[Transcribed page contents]
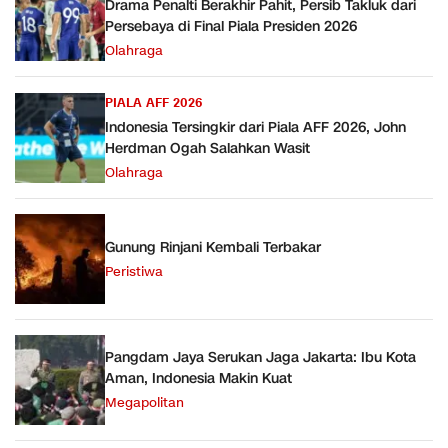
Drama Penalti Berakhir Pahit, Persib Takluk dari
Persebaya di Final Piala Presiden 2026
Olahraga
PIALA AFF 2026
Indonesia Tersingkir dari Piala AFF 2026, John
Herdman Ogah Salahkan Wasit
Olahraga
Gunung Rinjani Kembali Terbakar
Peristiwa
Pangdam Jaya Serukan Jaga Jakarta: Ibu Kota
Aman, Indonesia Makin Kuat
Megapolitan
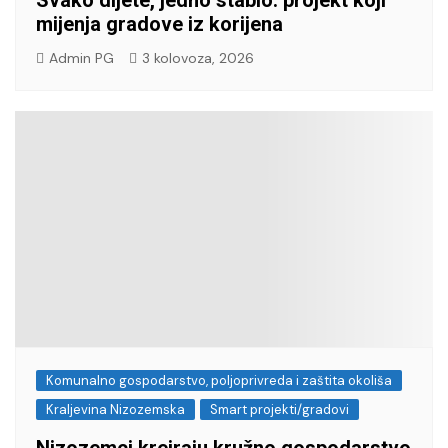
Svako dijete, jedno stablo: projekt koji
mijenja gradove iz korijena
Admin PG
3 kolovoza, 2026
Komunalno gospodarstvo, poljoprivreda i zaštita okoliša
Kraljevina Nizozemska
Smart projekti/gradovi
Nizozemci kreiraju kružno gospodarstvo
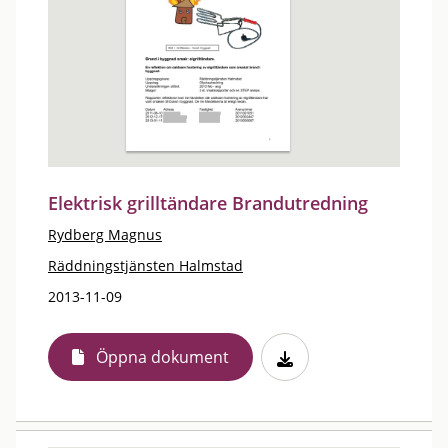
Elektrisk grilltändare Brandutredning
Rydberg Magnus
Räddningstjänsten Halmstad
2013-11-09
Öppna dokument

==

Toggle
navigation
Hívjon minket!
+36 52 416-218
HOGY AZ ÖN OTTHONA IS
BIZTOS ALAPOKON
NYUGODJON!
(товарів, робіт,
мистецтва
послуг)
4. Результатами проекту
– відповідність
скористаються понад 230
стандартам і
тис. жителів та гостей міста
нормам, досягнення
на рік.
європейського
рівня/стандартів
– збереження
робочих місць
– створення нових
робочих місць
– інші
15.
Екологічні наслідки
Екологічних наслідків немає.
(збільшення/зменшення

**TO-DO ITEM**
While skipping the pictures, transcribe the data above from the line showing "Drama Penalti Berakhir" through the line showing "Kraljevina Nizozemska", exactly and with both ends.

**SOLUTION TO THIS EXERCISE**
Drama Penalti Berakhir Pahit, Persib Takluk dari
Persebaya di Final Piala Presiden 2026
Olahraga
PIALA AFF 2026
Indonesia Tersingkir dari Piala AFF 2026, John
Herdman Ogah Salahkan Wasit
Olahraga
Gunung Rinjani Kembali Terbakar
Peristiwa
Pangdam Jaya Serukan Jaga Jakarta: Ibu Kota
Aman, Indonesia Makin Kuat
Megapolitan
Svako dijete, jedno stablo: projekt koji
mijenja gradove iz korijena
Admin PG
3 kolovoza, 2026
Komunalno gospodarstvo, poljoprivreda i zaštita okoliša
Kraljevina Nizozemska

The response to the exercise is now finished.